Cuocere 300 g di pasta (fusilli o mezze penne rigate) in acqua salata, a metà cottura aggiungere all’acqua una bustina di zafferano per dare un tocco di colore e profuno alla pasta (soprattutto se non usate pasta fresca, ma industriale). Nel frattempo pulire i molluschi dalla terra e dalla conchiglia, dovete tenere solo la noce e il corallo rosso (io ho usato 30 capesante per 300 g di pasta). Successivamente disporre le capesante pulite in un soffritto di aglio con una tazzina di acqua, salare e pepare quanto basta. Cuocere il tutto per circa 3 min a fuoco vivo, fino a far evaporare tutta l’acqua. Una volta cotta la pasta farla saltare nella pentola con le capesante per qualche secondo. Servire il piatto ben caldo cosparso di prezzemolo fresco.
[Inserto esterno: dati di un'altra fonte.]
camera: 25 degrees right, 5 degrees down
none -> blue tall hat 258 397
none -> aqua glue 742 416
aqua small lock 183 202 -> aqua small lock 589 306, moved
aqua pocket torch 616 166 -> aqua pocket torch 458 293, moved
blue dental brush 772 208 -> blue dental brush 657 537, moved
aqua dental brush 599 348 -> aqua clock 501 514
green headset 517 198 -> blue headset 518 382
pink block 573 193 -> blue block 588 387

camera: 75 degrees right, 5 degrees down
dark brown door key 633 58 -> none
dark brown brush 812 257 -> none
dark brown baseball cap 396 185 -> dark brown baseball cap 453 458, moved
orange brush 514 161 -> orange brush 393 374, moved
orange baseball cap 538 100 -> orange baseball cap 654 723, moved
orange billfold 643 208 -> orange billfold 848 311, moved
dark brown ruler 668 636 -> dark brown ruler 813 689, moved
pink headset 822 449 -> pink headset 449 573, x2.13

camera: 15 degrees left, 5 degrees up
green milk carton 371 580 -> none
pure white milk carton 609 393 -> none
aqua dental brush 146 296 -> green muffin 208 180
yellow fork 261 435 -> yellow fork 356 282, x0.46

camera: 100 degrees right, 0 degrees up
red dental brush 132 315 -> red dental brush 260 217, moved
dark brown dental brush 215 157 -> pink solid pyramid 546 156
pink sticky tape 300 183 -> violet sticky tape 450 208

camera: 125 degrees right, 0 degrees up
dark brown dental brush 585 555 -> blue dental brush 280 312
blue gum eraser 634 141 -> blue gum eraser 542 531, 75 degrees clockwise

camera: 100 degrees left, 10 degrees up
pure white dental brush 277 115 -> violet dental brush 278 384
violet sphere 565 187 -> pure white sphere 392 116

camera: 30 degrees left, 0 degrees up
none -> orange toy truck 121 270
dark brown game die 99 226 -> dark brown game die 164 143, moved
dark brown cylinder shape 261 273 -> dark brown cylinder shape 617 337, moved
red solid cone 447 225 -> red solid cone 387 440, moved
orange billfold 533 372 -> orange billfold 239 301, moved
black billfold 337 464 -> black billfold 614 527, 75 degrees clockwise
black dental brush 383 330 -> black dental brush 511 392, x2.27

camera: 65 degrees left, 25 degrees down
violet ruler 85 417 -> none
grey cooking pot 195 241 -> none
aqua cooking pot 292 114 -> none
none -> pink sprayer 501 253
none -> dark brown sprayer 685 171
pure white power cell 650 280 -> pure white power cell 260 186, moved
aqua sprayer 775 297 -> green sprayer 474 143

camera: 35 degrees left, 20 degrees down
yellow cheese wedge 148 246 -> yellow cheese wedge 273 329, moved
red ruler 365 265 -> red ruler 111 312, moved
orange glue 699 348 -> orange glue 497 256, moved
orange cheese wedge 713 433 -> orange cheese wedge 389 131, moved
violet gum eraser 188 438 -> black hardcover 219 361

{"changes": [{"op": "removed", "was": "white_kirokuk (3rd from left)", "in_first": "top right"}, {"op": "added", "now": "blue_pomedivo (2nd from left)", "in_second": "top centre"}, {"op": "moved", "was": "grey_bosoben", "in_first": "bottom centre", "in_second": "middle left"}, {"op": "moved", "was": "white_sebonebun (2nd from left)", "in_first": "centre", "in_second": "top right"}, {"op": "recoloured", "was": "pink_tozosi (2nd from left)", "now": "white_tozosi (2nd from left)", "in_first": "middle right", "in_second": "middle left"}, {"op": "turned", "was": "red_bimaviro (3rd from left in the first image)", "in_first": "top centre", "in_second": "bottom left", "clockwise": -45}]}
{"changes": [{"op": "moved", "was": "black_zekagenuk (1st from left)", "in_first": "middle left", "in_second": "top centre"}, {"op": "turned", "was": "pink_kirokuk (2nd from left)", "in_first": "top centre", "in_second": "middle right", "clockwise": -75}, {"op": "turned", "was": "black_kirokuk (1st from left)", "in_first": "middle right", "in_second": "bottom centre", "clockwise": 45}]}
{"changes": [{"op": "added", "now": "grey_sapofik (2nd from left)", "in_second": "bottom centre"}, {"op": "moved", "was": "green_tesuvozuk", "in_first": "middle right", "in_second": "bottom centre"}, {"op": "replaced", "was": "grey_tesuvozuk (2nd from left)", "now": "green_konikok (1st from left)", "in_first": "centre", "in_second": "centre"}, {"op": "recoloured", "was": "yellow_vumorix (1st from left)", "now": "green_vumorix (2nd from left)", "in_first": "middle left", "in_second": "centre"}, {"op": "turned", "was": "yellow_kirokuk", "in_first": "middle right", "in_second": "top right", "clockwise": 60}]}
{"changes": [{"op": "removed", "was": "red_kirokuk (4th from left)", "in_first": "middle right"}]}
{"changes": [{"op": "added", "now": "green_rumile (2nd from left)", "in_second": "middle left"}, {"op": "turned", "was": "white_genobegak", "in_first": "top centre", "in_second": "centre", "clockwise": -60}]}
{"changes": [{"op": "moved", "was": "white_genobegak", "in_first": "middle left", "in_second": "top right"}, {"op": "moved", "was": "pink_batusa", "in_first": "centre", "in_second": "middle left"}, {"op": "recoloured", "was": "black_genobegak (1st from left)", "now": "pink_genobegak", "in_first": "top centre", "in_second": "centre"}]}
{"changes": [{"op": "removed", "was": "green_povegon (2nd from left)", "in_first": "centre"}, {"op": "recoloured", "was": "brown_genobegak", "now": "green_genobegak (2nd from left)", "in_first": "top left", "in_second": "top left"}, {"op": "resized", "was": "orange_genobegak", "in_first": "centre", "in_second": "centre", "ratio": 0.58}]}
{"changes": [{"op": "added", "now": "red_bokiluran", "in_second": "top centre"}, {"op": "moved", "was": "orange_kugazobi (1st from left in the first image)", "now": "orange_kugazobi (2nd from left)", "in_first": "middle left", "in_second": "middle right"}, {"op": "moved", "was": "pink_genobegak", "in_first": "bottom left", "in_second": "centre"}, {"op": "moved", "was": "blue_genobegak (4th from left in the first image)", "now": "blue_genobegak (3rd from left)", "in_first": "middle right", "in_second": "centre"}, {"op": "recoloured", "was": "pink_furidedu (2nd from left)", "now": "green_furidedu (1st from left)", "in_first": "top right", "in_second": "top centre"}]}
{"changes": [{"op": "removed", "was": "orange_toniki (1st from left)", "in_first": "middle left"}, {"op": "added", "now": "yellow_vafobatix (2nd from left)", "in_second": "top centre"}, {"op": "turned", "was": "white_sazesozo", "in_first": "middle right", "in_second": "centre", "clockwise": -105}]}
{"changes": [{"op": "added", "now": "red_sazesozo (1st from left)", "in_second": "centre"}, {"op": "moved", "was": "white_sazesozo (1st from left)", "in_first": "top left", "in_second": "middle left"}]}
CONSIGLIO: il soffritto di aglio è ideale per i sughi di pesce e molluschi. Per realizzare un buon soffritto pulire uno spicchio di aglio e metterlo nell’olio freddo. Io preferisco lasciarlo intero, in questo modo posso – una volta finito il soffritto – eliminarlo facilmente, senza rischi di lasciarne pezzi sparsi nel sugo. La cottura deve essere a fuoco molto lento e a bassa temperatura, questo significa che per un buon soffritto ci si può impiegare anche 15 minuti. Mi raccomando se l’aglio diventa dorato vuol dire che dovete toglierlo immediatamente dalla pentola e aggiungere tutti gli altri ingredienti necessari per il sugo all’olio rimasto.